* JOB:
Copy every line of the entries below verbatim, preserving each character, space, and line break.

* DATA RECORDS:

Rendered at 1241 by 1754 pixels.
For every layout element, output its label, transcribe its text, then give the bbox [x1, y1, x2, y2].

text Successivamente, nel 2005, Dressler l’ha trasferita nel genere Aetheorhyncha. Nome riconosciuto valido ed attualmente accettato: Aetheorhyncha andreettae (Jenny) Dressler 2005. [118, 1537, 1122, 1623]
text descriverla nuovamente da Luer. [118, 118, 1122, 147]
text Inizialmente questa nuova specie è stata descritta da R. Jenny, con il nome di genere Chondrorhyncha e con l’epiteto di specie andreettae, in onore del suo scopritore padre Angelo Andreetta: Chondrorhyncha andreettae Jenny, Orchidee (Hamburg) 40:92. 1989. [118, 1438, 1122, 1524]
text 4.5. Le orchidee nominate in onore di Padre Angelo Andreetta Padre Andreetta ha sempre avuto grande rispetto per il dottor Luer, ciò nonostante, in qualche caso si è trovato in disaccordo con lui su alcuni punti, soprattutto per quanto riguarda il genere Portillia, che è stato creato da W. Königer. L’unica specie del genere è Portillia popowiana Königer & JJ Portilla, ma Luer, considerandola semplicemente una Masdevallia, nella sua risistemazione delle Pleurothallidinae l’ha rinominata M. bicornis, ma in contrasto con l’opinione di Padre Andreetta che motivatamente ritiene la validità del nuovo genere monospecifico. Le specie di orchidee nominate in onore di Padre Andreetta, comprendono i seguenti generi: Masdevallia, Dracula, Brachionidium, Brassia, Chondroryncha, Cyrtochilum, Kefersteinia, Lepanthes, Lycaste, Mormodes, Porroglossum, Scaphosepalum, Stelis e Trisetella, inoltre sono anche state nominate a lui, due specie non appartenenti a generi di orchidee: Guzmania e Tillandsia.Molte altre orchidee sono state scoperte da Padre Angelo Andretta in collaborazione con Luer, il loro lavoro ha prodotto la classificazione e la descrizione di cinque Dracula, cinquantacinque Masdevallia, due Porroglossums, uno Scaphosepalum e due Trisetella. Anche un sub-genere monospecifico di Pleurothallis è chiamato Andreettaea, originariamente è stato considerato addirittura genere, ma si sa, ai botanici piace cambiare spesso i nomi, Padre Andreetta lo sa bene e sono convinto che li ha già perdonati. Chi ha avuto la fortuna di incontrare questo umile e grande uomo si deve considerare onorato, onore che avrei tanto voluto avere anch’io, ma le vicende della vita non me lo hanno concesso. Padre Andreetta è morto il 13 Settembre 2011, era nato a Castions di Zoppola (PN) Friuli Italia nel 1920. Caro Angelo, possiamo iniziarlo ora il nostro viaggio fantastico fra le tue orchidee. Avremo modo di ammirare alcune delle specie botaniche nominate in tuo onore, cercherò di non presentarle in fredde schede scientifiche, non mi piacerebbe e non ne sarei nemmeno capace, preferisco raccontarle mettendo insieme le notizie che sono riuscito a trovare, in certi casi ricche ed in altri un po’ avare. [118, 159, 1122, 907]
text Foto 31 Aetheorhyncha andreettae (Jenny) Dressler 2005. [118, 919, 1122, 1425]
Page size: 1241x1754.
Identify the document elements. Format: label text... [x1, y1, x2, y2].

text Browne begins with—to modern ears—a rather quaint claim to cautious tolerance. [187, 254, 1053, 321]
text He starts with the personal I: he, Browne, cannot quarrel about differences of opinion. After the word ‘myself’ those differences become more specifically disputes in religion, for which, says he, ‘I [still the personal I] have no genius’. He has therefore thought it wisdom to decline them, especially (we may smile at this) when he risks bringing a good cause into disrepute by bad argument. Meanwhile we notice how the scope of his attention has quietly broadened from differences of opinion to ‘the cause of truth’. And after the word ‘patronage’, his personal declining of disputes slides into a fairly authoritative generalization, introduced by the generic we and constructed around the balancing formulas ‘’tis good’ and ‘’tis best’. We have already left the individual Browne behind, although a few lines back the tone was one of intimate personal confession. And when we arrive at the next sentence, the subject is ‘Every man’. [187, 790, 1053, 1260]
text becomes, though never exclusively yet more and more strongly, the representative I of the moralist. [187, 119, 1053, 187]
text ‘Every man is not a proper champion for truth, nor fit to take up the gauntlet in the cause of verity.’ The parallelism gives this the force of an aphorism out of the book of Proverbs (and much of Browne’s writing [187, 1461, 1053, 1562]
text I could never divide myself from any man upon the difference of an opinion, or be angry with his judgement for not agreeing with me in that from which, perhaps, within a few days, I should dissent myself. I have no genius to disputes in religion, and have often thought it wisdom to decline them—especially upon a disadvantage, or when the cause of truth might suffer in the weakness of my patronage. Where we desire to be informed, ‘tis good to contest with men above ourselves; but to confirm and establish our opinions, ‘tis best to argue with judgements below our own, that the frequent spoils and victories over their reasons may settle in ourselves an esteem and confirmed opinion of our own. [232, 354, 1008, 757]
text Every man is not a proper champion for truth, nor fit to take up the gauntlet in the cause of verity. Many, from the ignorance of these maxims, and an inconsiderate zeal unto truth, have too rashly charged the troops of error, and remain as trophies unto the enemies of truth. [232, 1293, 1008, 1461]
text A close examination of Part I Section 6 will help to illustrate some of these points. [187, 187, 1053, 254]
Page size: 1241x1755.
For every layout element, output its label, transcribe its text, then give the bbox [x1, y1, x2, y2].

* RESULT OF THE EXERCISE:
Rendered at 1241 by 1754 pixels.
For every layout element, output its label, transcribe its text, then give the bbox [x1, y1, x2, y2].

text Successivamente, nel 2005, Dressler l’ha trasferita nel genere Aetheorhyncha. Nome riconosciuto valido ed attualmente accettato: Aetheorhyncha andreettae (Jenny) Dressler 2005. [118, 1537, 1122, 1623]
text descriverla nuovamente da Luer. [118, 118, 1122, 147]
text Inizialmente questa nuova specie è stata descritta da R. Jenny, con il nome di genere Chondrorhyncha e con l’epiteto di specie andreettae, in onore del suo scopritore padre Angelo Andreetta: Chondrorhyncha andreettae Jenny, Orchidee (Hamburg) 40:92. 1989. [118, 1438, 1122, 1524]
text 4.5. Le orchidee nominate in onore di Padre Angelo Andreetta Padre Andreetta ha sempre avuto grande rispetto per il dottor Luer, ciò nonostante, in qualche caso si è trovato in disaccordo con lui su alcuni punti, soprattutto per quanto riguarda il genere Portillia, che è stato creato da W. Königer. L’unica specie del genere è Portillia popowiana Königer & JJ Portilla, ma Luer, considerandola semplicemente una Masdevallia, nella sua risistemazione delle Pleurothallidinae l’ha rinominata M. bicornis, ma in contrasto con l’opinione di Padre Andreetta che motivatamente ritiene la validità del nuovo genere monospecifico. Le specie di orchidee nominate in onore di Padre Andreetta, comprendono i seguenti generi: Masdevallia, Dracula, Brachionidium, Brassia, Chondroryncha, Cyrtochilum, Kefersteinia, Lepanthes, Lycaste, Mormodes, Porroglossum, Scaphosepalum, Stelis e Trisetella, inoltre sono anche state nominate a lui, due specie non appartenenti a generi di orchidee: Guzmania e Tillandsia.Molte altre orchidee sono state scoperte da Padre Angelo Andretta in collaborazione con Luer, il loro lavoro ha prodotto la classificazione e la descrizione di cinque Dracula, cinquantacinque Masdevallia, due Porroglossums, uno Scaphosepalum e due Trisetella. Anche un sub-genere monospecifico di Pleurothallis è chiamato Andreettaea, originariamente è stato considerato addirittura genere, ma si sa, ai botanici piace cambiare spesso i nomi, Padre Andreetta lo sa bene e sono convinto che li ha già perdonati. Chi ha avuto la fortuna di incontrare questo umile e grande uomo si deve considerare onorato, onore che avrei tanto voluto avere anch’io, ma le vicende della vita non me lo hanno concesso. Padre Andreetta è morto il 13 Settembre 2011, era nato a Castions di Zoppola (PN) Friuli Italia nel 1920. Caro Angelo, possiamo iniziarlo ora il nostro viaggio fantastico fra le tue orchidee. Avremo modo di ammirare alcune delle specie botaniche nominate in tuo onore, cercherò di non presentarle in fredde schede scientifiche, non mi piacerebbe e non ne sarei nemmeno capace, preferisco raccontarle mettendo insieme le notizie che sono riuscito a trovare, in certi casi ricche ed in altri un po’ avare. [118, 159, 1122, 907]
text Foto 31 Aetheorhyncha andreettae (Jenny) Dressler 2005. [118, 919, 1122, 1425]
Page size: 1241x1754.
Identify the document elements. Format: label text... [x1, y1, x2, y2].

text Browne begins with—to modern ears—a rather quaint claim to cautious tolerance. [187, 254, 1053, 321]
text He starts with the personal I: he, Browne, cannot quarrel about differences of opinion. After the word ‘myself’ those differences become more specifically disputes in religion, for which, says he, ‘I [still the personal I] have no genius’. He has therefore thought it wisdom to decline them, especially (we may smile at this) when he risks bringing a good cause into disrepute by bad argument. Meanwhile we notice how the scope of his attention has quietly broadened from differences of opinion to ‘the cause of truth’. And after the word ‘patronage’, his personal declining of disputes slides into a fairly authoritative generalization, introduced by the generic we and constructed around the balancing formulas ‘’tis good’ and ‘’tis best’. We have already left the individual Browne behind, although a few lines back the tone was one of intimate personal confession. And when we arrive at the next sentence, the subject is ‘Every man’. [187, 790, 1053, 1260]
text becomes, though never exclusively yet more and more strongly, the representative I of the moralist. [187, 119, 1053, 187]
text ‘Every man is not a proper champion for truth, nor fit to take up the gauntlet in the cause of verity.’ The parallelism gives this the force of an aphorism out of the book of Proverbs (and much of Browne’s writing [187, 1461, 1053, 1562]
text I could never divide myself from any man upon the difference of an opinion, or be angry with his judgement for not agreeing with me in that from which, perhaps, within a few days, I should dissent myself. I have no genius to disputes in religion, and have often thought it wisdom to decline them—especially upon a disadvantage, or when the cause of truth might suffer in the weakness of my patronage. Where we desire to be informed, ‘tis good to contest with men above ourselves; but to confirm and establish our opinions, ‘tis best to argue with judgements below our own, that the frequent spoils and victories over their reasons may settle in ourselves an esteem and confirmed opinion of our own. [232, 354, 1008, 757]
text Every man is not a proper champion for truth, nor fit to take up the gauntlet in the cause of verity. Many, from the ignorance of these maxims, and an inconsiderate zeal unto truth, have too rashly charged the troops of error, and remain as trophies unto the enemies of truth. [232, 1293, 1008, 1461]
text A close examination of Part I Section 6 will help to illustrate some of these points. [187, 187, 1053, 254]
Page size: 1241x1755.
For every layout element, output its label, transcribe its text, then give the bbox [x1, y1, x2, y2].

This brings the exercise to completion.